After adjusting for sex and birth year, those with ADHD were at significantly higher risk of a wide range of physical ailments, when compared with individuals without ADHD:

·        Over four times as likely to have sleep disorders or develop alcohol-related liver disease;
·        Roughly three times as likely to develop the chronic obstructive pulmonary disease, epilepsy, and fatty liver disease;

·        Over two and a half times more likely to become obese.

Overall, ADHD was significantly associated with 34 of the 35 physical diseases studied, rheumatoid arthritis being the only exception.

Comparing men with women, women with ADHD were at significantly greater risk of atrial fibrillation, urolithiasis, sleep disorders, and asthma than men with ADHD. Conversely, men with ADHD faced a greater risk of thyroid disorder than women with ADHD.

Between-sibling analyses showed that full siblings of individuals with ADHD were at significantly increased risk for 27 of the 35 physical ailments, suggesting that shared familial factors contributed to the co-occurrence of the conditions. This remained true even after adjusting for the occurrence of ADHD in full siblings.

These associations were generally reduced in maternal half-siblings of individuals with ADHD. The associations between full-siblings were significantly stronger than between maternal half-siblings for type 1 diabetes, obesity, kidney infections, back or spine pain, migraine, sleep disorders, asthma, and chronic obstructive pulmonary disease.

Keep in mind that full-siblings on average share half of their genes, whereas maternal half-siblings share only a quarter of their genes. Maternal (as opposed to paternal) half-siblings were chosen as a basis for comparison because they are typically brought up together in the same family setting, and thus are similar to full-siblings in having a shared family environment. Reduced risk in maternal half-siblings would therefore signal a genetic component to the risk.

Given that ADHD is itself a nervous system disorder, it is unsurprising that it correlated most strongly with other nervous system disorders, with a medium effect size (r=.23). Genetic factors explained over a quarter of the correlation, shared environmental factors over a seventh, and non-shared environmental factors the other three-fifths. The latter could point to environmental risk factors that influence both ADHD and nervous system diseases.
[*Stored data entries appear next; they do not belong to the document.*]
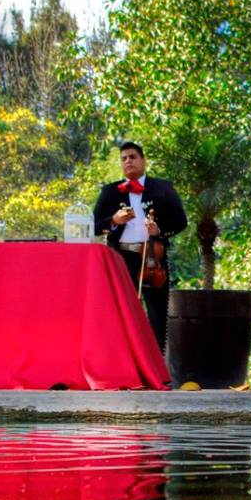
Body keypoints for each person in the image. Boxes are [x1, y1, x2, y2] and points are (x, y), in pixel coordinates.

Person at [92, 141, 187, 349]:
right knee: (121, 312)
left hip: (153, 258)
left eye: (133, 157)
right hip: (121, 258)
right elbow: (92, 226)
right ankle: (124, 365)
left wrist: (159, 230)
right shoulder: (110, 191)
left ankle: (157, 371)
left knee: (156, 315)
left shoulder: (163, 188)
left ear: (143, 160)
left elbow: (181, 221)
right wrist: (114, 221)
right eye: (124, 158)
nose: (128, 161)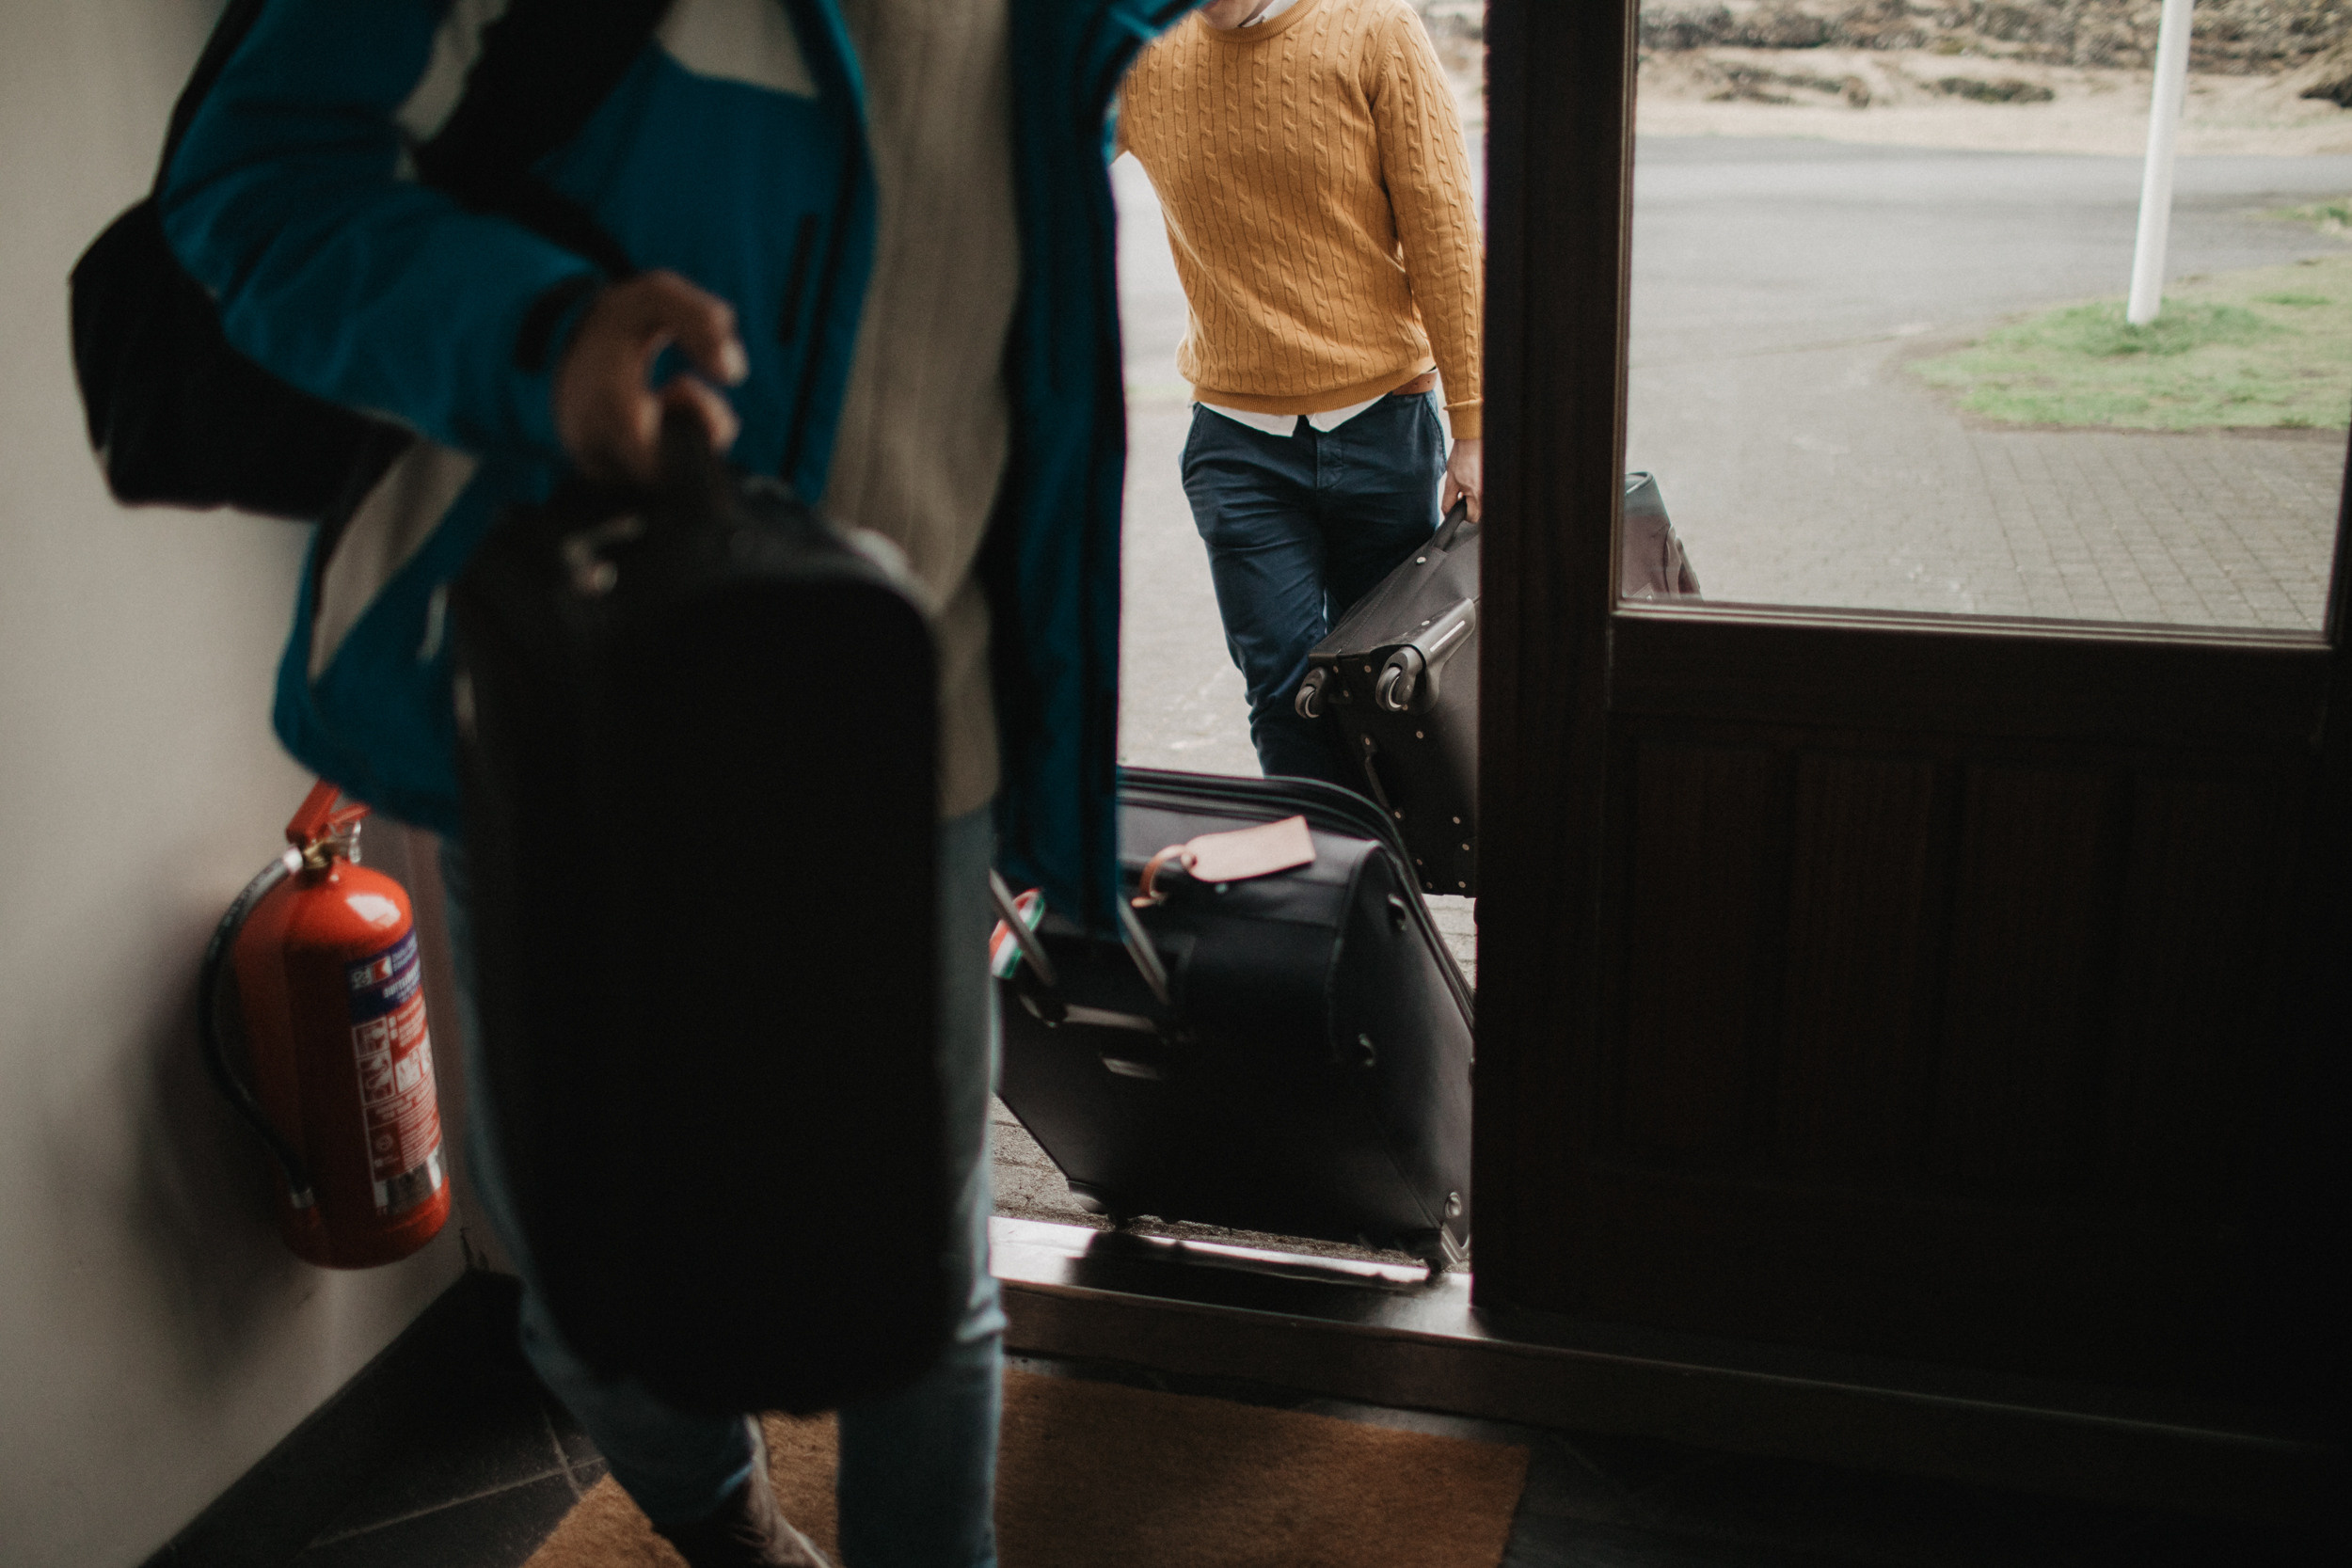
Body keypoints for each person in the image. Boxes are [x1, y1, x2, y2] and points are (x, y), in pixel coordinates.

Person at [160, 2, 1184, 1564]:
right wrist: (540, 335)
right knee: (587, 1292)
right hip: (586, 729)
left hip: (920, 726)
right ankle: (728, 1530)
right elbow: (256, 183)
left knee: (922, 1272)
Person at [1116, 0, 1485, 791]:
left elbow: (1444, 234)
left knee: (1392, 693)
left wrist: (1474, 425)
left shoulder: (1377, 30)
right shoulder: (1143, 54)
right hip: (1236, 443)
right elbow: (1030, 138)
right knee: (1282, 696)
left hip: (1386, 426)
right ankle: (1328, 896)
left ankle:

Small-to-medium correlations were found with metabolic, respiratory, and musculoskeletal disease groups, with genetic factors explaining roughly two-thirds of the correlation, and non-shared environmental factors most of the rest.

The authors concluded that "adults with ADHD are at increased risk of a range of physical conditions, across circulatory, metabolic, gastrointestinal, genitourinary, musculoskeletal, nervous system, respiratory, and skin diseases. Most physical conditions showed familial associations with ADHD (mainly from genetic factors). Our findings highlight the need for rigorous medical assessment and care in adult patients with ADHD, and suggest long-term consequences of age-related diseases."